Abstract
Deep brain stimulation (DBS) of the subthalamic nucleus (STN) directly modulates the basal ganglia (BG), but how such stimulation impacts the cortex upstream is largely unknown. There is evidence of cortical activation in 6-hydroxydopamine (OHDA)-lesioned rodents and facilitation of motor evoked potentials in Parkinson's disease (PD) patients, but the impact of the DBS settings on the cortical activity in normal vs. Parkinsonian conditions is still debated. We use point process models to analyze non-stationary activation patterns and inter-neuronal dependencies in the motor and sensory cortices of two non-human primates during STN DBS. These features are enhanced after treatment with 1-methyl-4-phenyl-1,2,3,6-tetrahydropyridine (MPTP), which causes a consistent PD-like motor impairment, while high-frequency (HF) DBS (i.e., ≥100 Hz) strongly reduces the short-term patterns (period: 3–7 ms) both before and after MPTP treatment, and elicits a short-latency post-stimulus activation. Low-frequency DBS (i.e., ≤50 Hz), instead, has negligible effects on the non-stationary features. Finally, by using tools from the information theory [i.e., receiver operating characteristic (ROC) curve and information rate (IR)], we show that the predictive power of these models is dependent on the DBS settings, i.e., the probability of spiking of the cortical neurons (which is captured by the point process models) is significantly conditioned on the timely delivery of the DBS input.
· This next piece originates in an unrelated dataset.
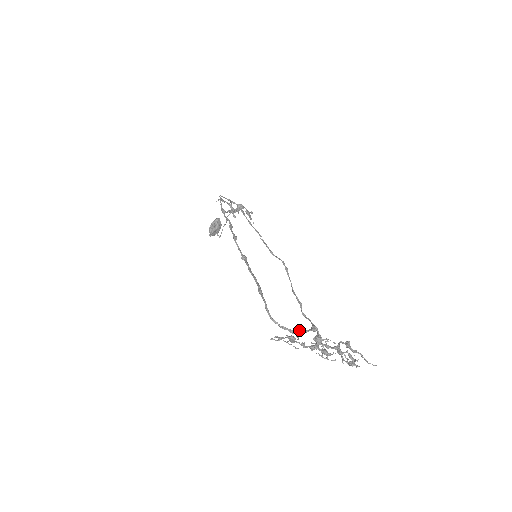
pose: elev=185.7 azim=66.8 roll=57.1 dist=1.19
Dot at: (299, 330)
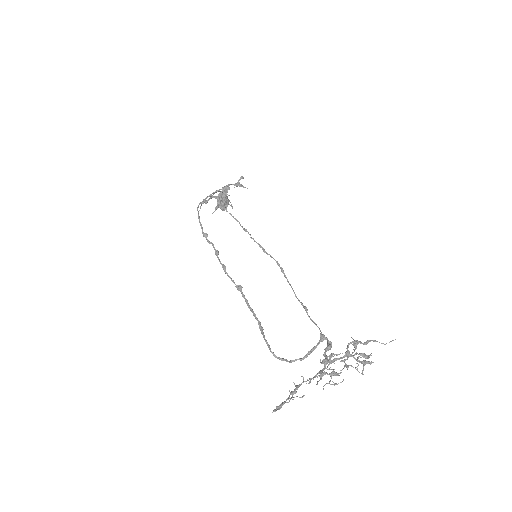
Dot at: (307, 353)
This dependency increases with the DBS frequency and is significantly larger for high- vs. low-frequency DBS. Overall, the selective suppression of non-stationary features and the increased modulation of the spike probability suggest that HF STN DBS enhances the neuronal activation in motor and sensory cortices, presumably because of reinforcement mechanisms, which perhaps involve the overlap between feedback antidromic and feed-forward orthodromic responses along the BG-thalamo-cortical loop.
Highlights
High-frequency (HF) Deep Brain Stimulation (DBS) of the basal ganglia (BG) is a clinically recognized treatment for movement disorders in Parkinson’s disease (PD), but its therapeutic mechanisms are still not fully understood (DeLong and Wichmann, 2007; Montgomery and Gale, 2008)
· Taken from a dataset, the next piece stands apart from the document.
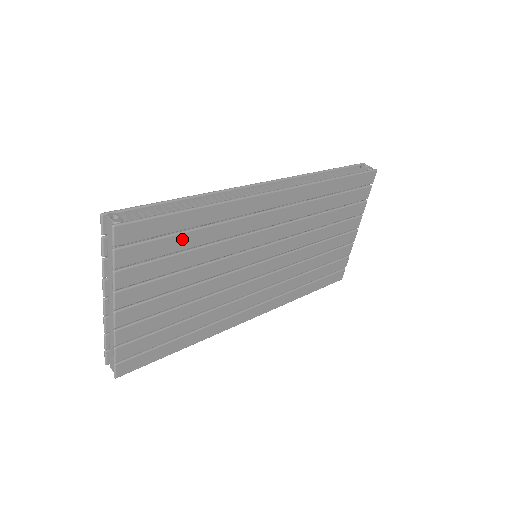
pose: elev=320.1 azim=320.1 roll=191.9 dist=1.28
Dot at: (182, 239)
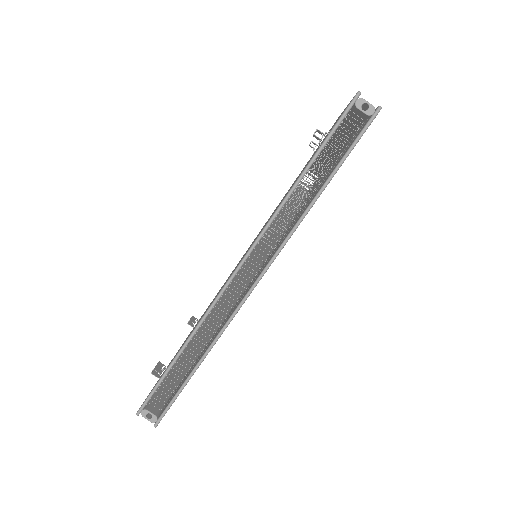
Dot at: occluded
This study aims to (i) test the hypothesis in the non-human primate that the effects of subthalamic nucleus (STN) DBS on cortex vary with the stimulation frequency and involve reinforcement phenomena above 100 Hz; (ii) to determine whether the cortical response to DBS varies in normal vs. MPTP conditions; and (iii) to determine whether DBS affects the non-stationary dependencies between spike trains of neurons in small cortical ensembles
S1 cortex of non-human primates, (ii) the effects of DBS depend on the stimulation frequency and the disease conditions, and (iii) therapeutic 130 Hz STN DBS reduces short-term patterns and dependencies and evokes a short-latency phase-locked increment of the spiking activity, while non-therapeutic 50 Hz DBS reduces the burstiness of the spike trains (Gale, 2004)
Summary
High-frequency (HF) Deep Brain Stimulation (DBS) of the basal ganglia (BG) is a clinically recognized treatment for movement disorders in Parkinson’s disease (PD), but its therapeutic mechanisms are still not fully understood (DeLong and Wichmann, 2007; Montgomery and Gale, 2008). Studies in 1-methyl-4-phenyl-1,2,3,6-tetrahydropyridine (MPTP)-treated non-human primates showed that, in primary motor cortex (M1), Parkinsonism evokes bursting, synchronous oscillations and decreased specificity to movements, and may cause excessive synchronization between the BG and the cortex (Doudet et al, 1990; Watts and Mandir, 1992; Goldberg et al, 2002, 2004; Rivlin-Etzion et al, 2008, 2010). Excessive BG-cortex synchronization was confirmed in PD patients (Marsden et al, 2001; Fogelson et al, 2006; Lalo et al, 2008) Studies in both normal and 6-hydroxydopamine (OHDA)lesioned rodents (Li et al, 2007; Dejean et al, 2009; Gradinaru et al, 2009) reported that subthalamic nucleus (STN) DBS induces antidromic phase-locked cortical activation. DBS of the internal globus pallidus (GPi), instead, elicited phase-locked inhibition and decreased the discharge rate in the primary M1 cortex of a single MPTP non-human primate (Johnson et al, 2009)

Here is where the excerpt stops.